단건 생성의 경우 별개의 트랜잭션으로 처리됨을 보장하고 명시하기 위해 Propagation을 REQUIRES_NEW로 두었습니다.

중복여부는 Duplicate Key 에러로도 확인할 수 있지만, DataIntegrityViolationException 안에 포함된 메시지를 파싱해 중복으로 인한 에러인지 혹은 다른 에러인지 판단해야하고 DB에 의존적이라는 문제가 있습니다.

때문에 제품의 중복 여부를 애플리케이션 레벨에서도 확인할 수 있어야 한다는 판단에 중복확인을 위한 validation 로직을 작성하게 되었습니다. 배치 생성이 정상적으로 이루어 지는지 통합 테스트를 통해 확인해 보았습니다.

@SpringBootTest  
@ContextConfiguration(classes = [IntegrationTestSetup::class])  
class ProductBatchCreateTest(  
    private val sut: ProductBatchCreateUseCase  
) : FunSpec({  

    test("제품 배치 생성") {  
        // given  
        val commands: List<ProductBatchCreateUseCase.Command> = (0 until 10).map {  
            ProductBatchCreateUseCase.Command(  
                name = "제품",  
                description = "제품 $it 설명"  
            )  
        }  

        // when  
        val results: List<ProductBatchCreateUseCase.Result> = sut.invoke(commands)  

        // then  
        results.filterIsInstance<ProductBatchCreateUseCase.Result.Success>().size shouldBe 10  
    }

    test("제품 배치 생성 시간 측정") {  
    // given  
    val commands: List<ProductBatchCreateUseCase.Command> = (0 until 1000).map {  
        ProductBatchCreateUseCase.Command(  
            name = "제품 $it",  
            description = "제품 $it 설명"  
        )  
    }  

    // when, then  
    measureTimeMillis { sut.invoke(commands) }  
        .also { time -> println("제품 배치 생성 시간: $time ms") }
    }
})

제품 배치 생성 시간: 6998 ms

통합테스트의 경우 TestContainer를 통해 운영 코드와 동일한 환경에서 테스트 했습니다. 제품 배치 생성의 경우 한개 생성 요청을 처리하면 그다음 생성 요청을 순차적으로 처리하는 방식으로 구현되어 있는데, 이러한 방식의 구현은 효율적이지 않습니다.

코루틴 병렬처리 적용

각 생성 요청은 하나의 트랜잭션으로 묶여있을 필요가 없기 때문에 병렬적으로 처리 가능합니다. 이를 위해 배치 생성 요청을 코루틴을 활용한 병렬 처리 방식으로 개선하고 생성 시간을 측정해 보았습니다.
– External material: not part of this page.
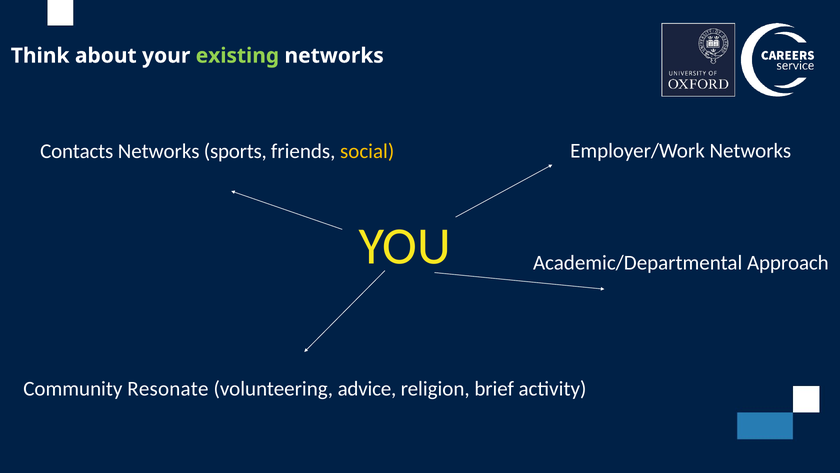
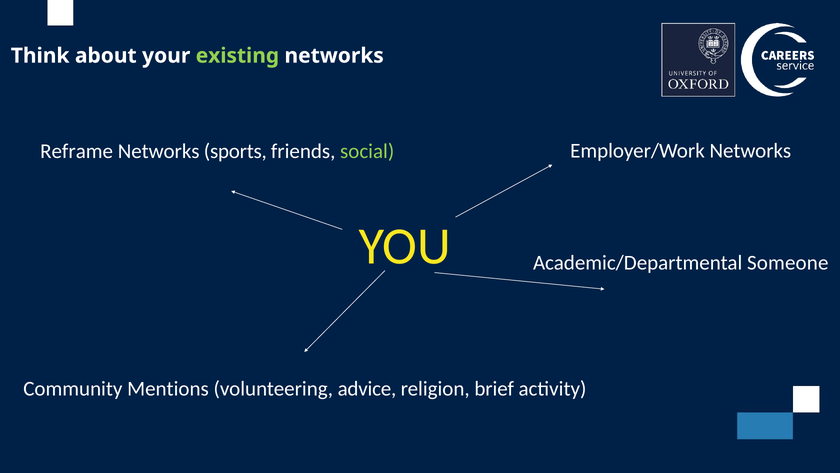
Contacts: Contacts -> Reframe
social colour: yellow -> light green
Approach: Approach -> Someone
Resonate: Resonate -> Mentions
    override suspend fun invoke(commands: List<ProductBatchCreateUseCase.Command>): List<ProductBatchCreateUseCase.Result> =  
    coroutineScope {  
        val deferredResults: List<Deferred<ProductCreateUseCase.Result>> = commands.map { command ->  
            async(Dispatchers.IO) {  
                productCreateUseCase.invoke(  
                    ProductCreateUseCase.Command(  
                        name = command.name,  
                        content = command.description  
                    )  
                )  
            }  
        }  

        deferredResults.awaitAll().map { result ->  
            when (result) {  
                is ProductCreateUseCase.Result.Success -> mapToSuccess(result)  
                is ProductCreateUseCase.Result.Failure -> mapToFailure(result)  
            }  
        }  
    }

제품 배치 생성 시간: 1593 ms

1000개의 데이터를 생성하는 테스트로 확인해본 결과 수행시간이 6998ms에서 1593ms으로 개선되었습니다. 오차를 감안하더라도 크게 개선된 수치입니다.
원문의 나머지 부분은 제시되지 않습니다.